Task item -
Extract the case report abstract below in full, reproducing every word and punctuation mark without change.

INTRODUCTION: Posterior-stabilized (PS) total knee arthroplasty (TKA) prostheses are characterized by an articulation between the polyethylene tibial post and the cam of the femoral component. Tibial post-fractures, traumatic and non-traumatic, are uncommon but catastrophic complications. We report a rare and unusual case of complete atraumatic erosion of the tibial post after PS-TKA.

CASE REPORT: We present a case of atraumatic tibial post-failure (complete erosion) in a 73-year-old female after primary TKA. The patient presented with chronic pain, effusion, and instability both in the coronal and sagittal plane over a period of 1 year. There were no signs of component loosening on plain radiography, no fractures, and revealed medial extension laxity on valgus stress views. During revision surgery, polyethylene insert retrieval revealed a completely eroded tibial post, without any obvious fracture. There was no fractured tibial post lying freely in the joint cavity. The patient was subsequently revised with a hinged component due to gross bi-planar instability.

CONCLUSION: In a post-TKR (PS knee) patient with chronic pain and instability, one should consider tibial post-complications after ruling out infection. Chronic instability can cause progressive erosion of the tibial post, which can fail without an obvious fracture. Revision surgery with constrained implants may be needed to manage such cases.

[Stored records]
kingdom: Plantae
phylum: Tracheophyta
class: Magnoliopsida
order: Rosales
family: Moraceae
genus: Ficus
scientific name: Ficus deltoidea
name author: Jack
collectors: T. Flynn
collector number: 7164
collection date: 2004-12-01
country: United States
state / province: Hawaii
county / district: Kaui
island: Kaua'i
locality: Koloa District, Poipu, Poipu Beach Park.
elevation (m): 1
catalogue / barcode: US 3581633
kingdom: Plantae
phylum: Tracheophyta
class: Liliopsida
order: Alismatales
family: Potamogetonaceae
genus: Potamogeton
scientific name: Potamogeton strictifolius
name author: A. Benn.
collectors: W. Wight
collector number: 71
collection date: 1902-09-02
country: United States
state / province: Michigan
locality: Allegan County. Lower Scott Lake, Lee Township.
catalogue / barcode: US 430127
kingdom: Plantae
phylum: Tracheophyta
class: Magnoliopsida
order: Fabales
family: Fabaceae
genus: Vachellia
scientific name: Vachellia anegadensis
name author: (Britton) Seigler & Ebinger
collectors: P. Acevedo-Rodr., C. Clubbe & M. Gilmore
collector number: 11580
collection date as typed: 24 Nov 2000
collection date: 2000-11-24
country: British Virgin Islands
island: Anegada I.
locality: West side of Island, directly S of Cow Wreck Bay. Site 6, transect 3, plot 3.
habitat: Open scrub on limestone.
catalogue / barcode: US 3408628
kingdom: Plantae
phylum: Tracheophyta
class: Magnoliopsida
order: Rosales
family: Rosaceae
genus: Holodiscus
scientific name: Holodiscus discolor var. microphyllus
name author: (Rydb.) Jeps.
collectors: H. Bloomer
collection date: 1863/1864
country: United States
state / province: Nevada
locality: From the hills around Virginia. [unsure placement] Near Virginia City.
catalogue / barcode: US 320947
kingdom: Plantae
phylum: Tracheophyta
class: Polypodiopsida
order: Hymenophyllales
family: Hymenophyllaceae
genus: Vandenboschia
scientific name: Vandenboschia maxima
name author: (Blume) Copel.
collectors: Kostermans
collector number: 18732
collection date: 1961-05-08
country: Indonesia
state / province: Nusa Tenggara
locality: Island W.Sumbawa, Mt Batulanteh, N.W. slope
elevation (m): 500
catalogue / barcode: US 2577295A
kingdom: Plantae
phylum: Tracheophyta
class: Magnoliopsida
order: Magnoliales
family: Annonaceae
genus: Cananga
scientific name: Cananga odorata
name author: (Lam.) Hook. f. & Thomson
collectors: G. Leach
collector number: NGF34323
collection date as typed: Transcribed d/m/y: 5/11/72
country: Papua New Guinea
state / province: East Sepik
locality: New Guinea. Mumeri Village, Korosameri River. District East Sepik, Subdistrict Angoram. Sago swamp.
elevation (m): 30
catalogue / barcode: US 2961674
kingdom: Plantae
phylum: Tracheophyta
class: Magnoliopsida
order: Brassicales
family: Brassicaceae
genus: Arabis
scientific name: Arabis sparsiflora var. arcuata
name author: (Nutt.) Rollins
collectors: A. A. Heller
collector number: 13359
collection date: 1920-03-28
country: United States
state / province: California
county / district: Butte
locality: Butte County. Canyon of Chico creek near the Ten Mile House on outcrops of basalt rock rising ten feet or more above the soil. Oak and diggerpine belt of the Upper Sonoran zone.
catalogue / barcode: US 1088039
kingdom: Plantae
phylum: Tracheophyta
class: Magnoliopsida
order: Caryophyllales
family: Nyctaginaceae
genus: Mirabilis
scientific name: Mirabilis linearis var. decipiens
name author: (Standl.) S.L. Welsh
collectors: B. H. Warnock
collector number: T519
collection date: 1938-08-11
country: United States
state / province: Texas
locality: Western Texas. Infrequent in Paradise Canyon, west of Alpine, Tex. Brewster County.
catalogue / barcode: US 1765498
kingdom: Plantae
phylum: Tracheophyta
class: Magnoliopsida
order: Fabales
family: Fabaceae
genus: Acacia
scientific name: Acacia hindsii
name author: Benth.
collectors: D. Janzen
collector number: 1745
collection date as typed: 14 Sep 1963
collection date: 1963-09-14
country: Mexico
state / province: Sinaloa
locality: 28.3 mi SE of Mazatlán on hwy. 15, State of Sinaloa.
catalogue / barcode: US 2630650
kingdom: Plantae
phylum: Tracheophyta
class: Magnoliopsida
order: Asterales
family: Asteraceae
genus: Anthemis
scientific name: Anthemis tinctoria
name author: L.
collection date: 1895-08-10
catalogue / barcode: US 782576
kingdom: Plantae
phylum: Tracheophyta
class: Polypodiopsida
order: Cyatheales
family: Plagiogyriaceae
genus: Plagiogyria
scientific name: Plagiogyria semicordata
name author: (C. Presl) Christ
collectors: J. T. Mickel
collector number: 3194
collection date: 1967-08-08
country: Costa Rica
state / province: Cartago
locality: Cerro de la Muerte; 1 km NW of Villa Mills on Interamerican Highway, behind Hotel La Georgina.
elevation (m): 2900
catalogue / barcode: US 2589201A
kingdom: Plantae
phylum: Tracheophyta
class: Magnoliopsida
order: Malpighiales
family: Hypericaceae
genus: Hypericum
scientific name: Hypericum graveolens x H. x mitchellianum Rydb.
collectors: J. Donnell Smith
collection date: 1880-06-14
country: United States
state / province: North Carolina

Expected output -
INTRODUCTION: Posterior-stabilized (PS) total knee arthroplasty (TKA) prostheses are characterized by an articulation between the polyethylene tibial post and the cam of the femoral component. Tibial post-fractures, traumatic and non-traumatic, are uncommon but catastrophic complications. We report a rare and unusual case of complete atraumatic erosion of the tibial post after PS-TKA.

CASE REPORT: We present a case of atraumatic tibial post-failure (complete erosion) in a 73-year-old female after primary TKA. The patient presented with chronic pain, effusion, and instability both in the coronal and sagittal plane over a period of 1 year. There were no signs of component loosening on plain radiography, no fractures, and revealed medial extension laxity on valgus stress views. During revision surgery, polyethylene insert retrieval revealed a completely eroded tibial post, without any obvious fracture. There was no fractured tibial post lying freely in the joint cavity. The patient was subsequently revised with a hinged component due to gross bi-planar instability.

CONCLUSION: In a post-TKR (PS knee) patient with chronic pain and instability, one should consider tibial post-complications after ruling out infection. Chronic instability can cause progressive erosion of the tibial post, which can fail without an obvious fracture. Revision surgery with constrained implants may be needed to manage such cases.